A version of this story was first published by Pulse’s sister title Nursing in Practice


          

READERS' COMMENTS [4]

Please note, only GPs are permitted to add comments to articles

Michael Mullineux 22 August, 2023 11:27 am

Absolutely agree. And it is happening with many disgruntled Nursing Colleagues in our locality. Further the rates of pay for some of the ARRS roles even with starters with negligeable experience and enormous training needs beggar belief and massively outstrip those of our Nursing Colleagues.

Centreground Centreground 23 August, 2023 12:14 pm

The NHSE misuse of funding in relation to PCN ARR payments simply amounts to gross negligence in respect of their management and use of NHS taxpayer funds .

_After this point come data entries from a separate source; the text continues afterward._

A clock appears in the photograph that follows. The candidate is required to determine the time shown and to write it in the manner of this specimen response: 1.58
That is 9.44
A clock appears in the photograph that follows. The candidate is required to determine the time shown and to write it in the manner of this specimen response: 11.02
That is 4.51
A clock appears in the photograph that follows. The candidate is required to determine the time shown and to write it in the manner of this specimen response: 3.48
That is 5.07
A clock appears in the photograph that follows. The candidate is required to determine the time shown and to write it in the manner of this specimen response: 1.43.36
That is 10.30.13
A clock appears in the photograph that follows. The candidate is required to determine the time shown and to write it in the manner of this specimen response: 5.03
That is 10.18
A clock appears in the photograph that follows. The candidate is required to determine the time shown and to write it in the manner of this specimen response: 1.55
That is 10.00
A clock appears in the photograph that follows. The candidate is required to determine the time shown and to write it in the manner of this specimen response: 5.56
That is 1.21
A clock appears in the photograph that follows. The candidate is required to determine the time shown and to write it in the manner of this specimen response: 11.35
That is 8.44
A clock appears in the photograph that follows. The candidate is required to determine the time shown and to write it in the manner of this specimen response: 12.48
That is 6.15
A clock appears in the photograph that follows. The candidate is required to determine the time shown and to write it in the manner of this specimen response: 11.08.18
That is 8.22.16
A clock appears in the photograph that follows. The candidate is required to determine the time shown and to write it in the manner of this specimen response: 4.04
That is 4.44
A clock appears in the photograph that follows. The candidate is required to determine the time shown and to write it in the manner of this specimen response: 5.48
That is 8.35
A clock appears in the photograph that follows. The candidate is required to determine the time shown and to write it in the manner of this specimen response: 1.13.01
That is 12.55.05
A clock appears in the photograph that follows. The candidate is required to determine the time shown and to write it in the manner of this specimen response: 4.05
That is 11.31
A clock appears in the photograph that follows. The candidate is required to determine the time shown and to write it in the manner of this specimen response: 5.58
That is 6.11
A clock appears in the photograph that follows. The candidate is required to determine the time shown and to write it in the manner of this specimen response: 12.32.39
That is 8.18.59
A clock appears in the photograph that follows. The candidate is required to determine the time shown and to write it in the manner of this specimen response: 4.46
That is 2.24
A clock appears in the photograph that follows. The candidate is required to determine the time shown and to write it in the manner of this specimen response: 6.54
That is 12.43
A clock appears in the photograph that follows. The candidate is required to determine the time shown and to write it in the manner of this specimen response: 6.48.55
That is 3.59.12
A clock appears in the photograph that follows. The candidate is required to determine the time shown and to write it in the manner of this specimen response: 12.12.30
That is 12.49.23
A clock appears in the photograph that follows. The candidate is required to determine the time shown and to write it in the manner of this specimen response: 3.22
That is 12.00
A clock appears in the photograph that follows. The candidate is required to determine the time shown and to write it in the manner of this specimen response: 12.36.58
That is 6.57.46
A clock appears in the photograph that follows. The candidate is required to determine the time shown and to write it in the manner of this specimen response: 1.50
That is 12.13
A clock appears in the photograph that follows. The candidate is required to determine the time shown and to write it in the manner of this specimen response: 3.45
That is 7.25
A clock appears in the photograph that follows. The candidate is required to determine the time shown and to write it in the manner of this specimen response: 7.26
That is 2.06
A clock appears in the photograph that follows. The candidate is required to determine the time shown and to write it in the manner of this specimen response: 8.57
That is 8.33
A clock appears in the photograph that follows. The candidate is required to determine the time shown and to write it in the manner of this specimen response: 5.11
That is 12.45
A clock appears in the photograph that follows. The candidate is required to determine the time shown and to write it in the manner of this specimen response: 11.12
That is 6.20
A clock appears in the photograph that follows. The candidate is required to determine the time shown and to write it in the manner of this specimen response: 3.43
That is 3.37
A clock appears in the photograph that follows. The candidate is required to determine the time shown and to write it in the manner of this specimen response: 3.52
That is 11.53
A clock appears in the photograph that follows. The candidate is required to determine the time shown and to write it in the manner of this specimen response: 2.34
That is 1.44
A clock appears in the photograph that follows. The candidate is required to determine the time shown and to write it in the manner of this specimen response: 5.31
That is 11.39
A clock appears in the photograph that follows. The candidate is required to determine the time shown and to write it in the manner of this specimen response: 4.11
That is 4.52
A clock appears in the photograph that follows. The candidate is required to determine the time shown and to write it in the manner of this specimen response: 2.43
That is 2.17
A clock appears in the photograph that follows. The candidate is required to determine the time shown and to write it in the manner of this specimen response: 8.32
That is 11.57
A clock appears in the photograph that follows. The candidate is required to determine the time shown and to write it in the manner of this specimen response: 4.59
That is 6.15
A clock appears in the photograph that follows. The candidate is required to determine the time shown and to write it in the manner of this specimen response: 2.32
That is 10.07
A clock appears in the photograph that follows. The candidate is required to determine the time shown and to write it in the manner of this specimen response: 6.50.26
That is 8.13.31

David Church 26 August, 2023 10:00 am

This applies to real Doctors too, they could become undervalued and displaced by the emphasis on Noctors getting great salaries for doing the same job, but more slowly and with less responsibility and no supervision and training responsibility.
It seems to me iniquitous that an experienced Practice Nurse is not simply considered an ‘advanced Nurse practitioner’, because they are not an ‘ordinary nurse practitioner’ (any newly qualified nurse who is working in nursing), they have had advianced training (not always formally recognised) and higher levels of experience.
I feel the proper name is ‘Practice Nurse’ when working in General Practice, and ‘advanced nurse practitioner’ MIGHT be equivalent but is not necessarily so, and is certainly not appropriate when used in relative terms to a Practice Nurse, and certainly not necessarily a higher grade – although it appears to be considered so by many who do not have the experience or actual higher level of skills – although some do.
The system needs an overhaul. I openly told the person who brought in the term ‘ANP’ this and why I felt so about 15-20 years ago. ANP (or even just ‘Nurse Practitioner’ when used to try to imply equivalence with a ‘General (Medical) Practitioner’ is an extrremely unhelpful term, used more not to inform, but to attempt to adopt airs of superiority which are not always helpful. The antagonism between Nurses and Doctors, often developed by trainers in the 2 education systems, needs to be eliminated and replaced with mutual respect for the 2 essential different jobs we do: one Nursing and one Doctoring. recognise a little overlap and shared skills perhaps, do not deny that the other profession may have shared skills – and I actually have some nursing training and qualifications as well.

R Fara 24 October, 2023 8:57 pm

Some of the ARRS staff roles are very valuable. In fact our GP trainees, and student nurses shadow our clinical pharmacists and physiotherapists as part of their training.
Regarding your comments on pay: The ARRS’s pay by NHS England that seen in the Network Contract DES are “the actual salary plus employer on-costs” and not what the ARRS are actually paid.